I don't believe the messages you cited explained it.  J syntax consists of
word formation as defined by ;: and parsing rules as defined by Section IIE
of the dictionary.   How is amend-in-place not permitted by either part?



On Tue, Sep 9, 2014 at 8:56 AM, Dan Bron <j...@bron.us> wrote:

> Ian wrote:
> >  Then it actually does in-place updating (even though,
> >  at face value, J syntax does not permit such a thing).
>
> Roger responded:
> >  Please explain why this is not permitted by J syntax.
>
> I believe Ian is expressing a thought recently raised by Erling Hellenas in
> [1], which I responded to here:
>
>    http://www.jsoftware.com/pipermail/programming/2014-July/038030.html
>
> -Dan
>
> [1]  "J and indexed replacement":
>      http://www.jsoftware.com/pipermail/programming/2014-July/038068.html
>
>      "In most languages indexed replacement is indexed replacement?
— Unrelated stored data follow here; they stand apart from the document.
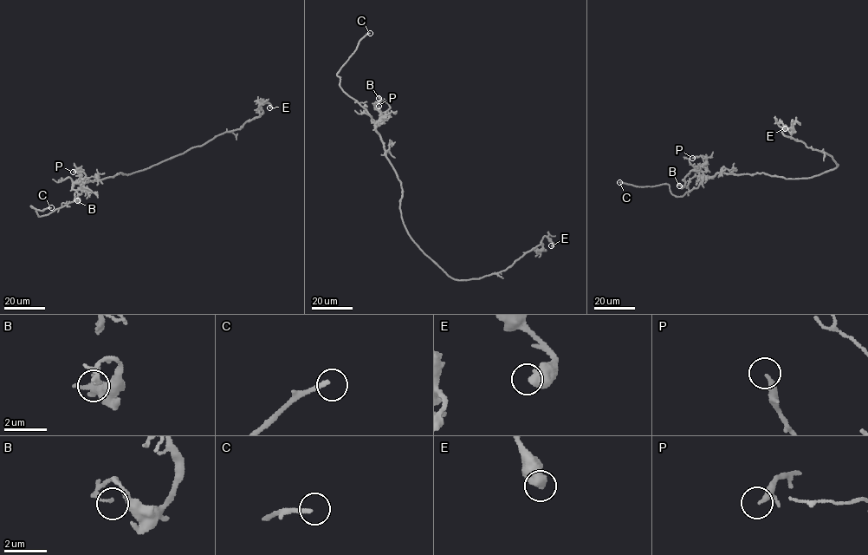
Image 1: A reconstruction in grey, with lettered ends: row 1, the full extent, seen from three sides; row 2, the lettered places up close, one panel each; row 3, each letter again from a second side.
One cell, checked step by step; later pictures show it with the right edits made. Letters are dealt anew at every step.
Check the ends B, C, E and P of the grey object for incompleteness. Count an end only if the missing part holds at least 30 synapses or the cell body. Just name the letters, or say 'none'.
C

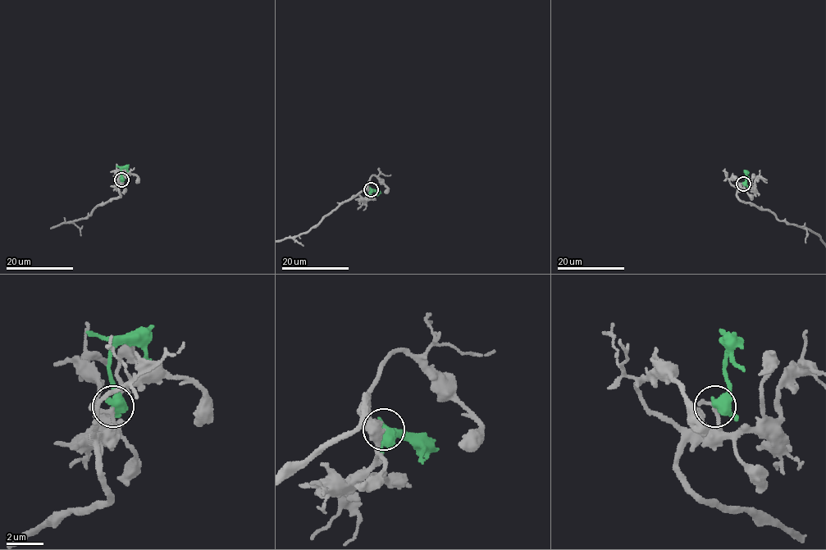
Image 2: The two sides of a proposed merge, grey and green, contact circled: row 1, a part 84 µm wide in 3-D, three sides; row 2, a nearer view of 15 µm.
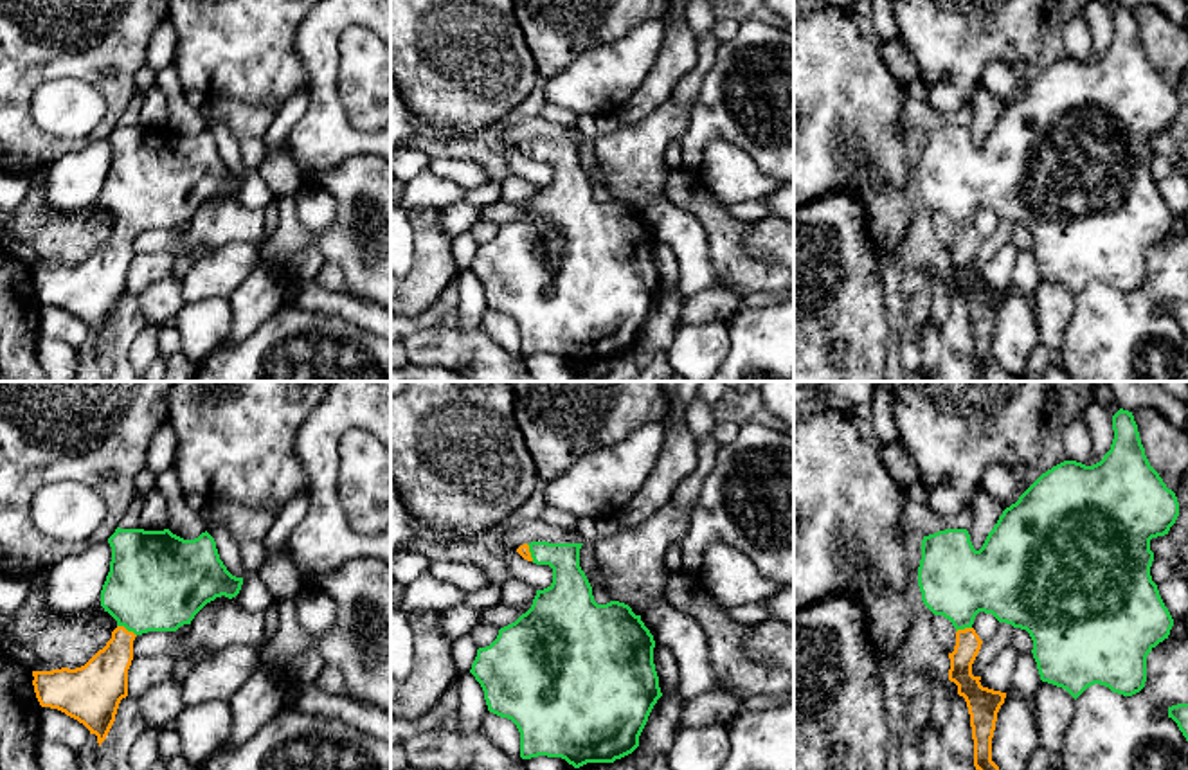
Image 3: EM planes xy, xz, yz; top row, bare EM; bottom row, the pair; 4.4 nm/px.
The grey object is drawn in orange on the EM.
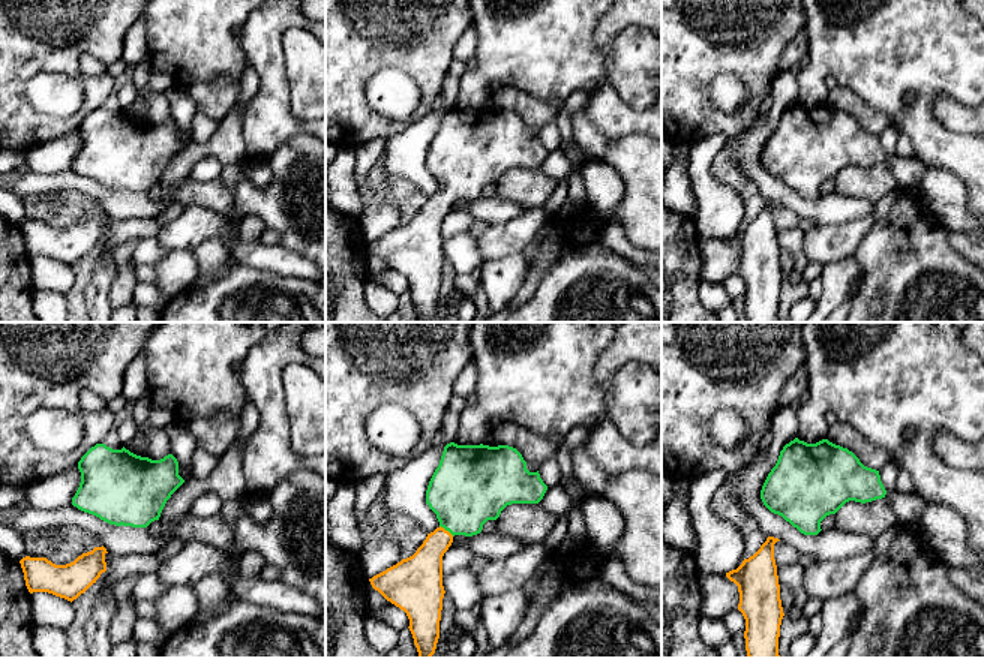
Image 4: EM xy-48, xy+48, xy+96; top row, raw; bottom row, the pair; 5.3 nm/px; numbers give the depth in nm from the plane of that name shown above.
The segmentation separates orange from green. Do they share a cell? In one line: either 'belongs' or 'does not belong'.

In J
> and
>       in most functional languages it is not? You get a brand new variable?
>       So, why give the user the flawed impression he can still do indexed
>       replacement and do amendments to variables/nouns? And at the same
> time
>       in tacit code we pretend to only have functions? No variables/nouns
> to
>       be amended? Just functional transformations?"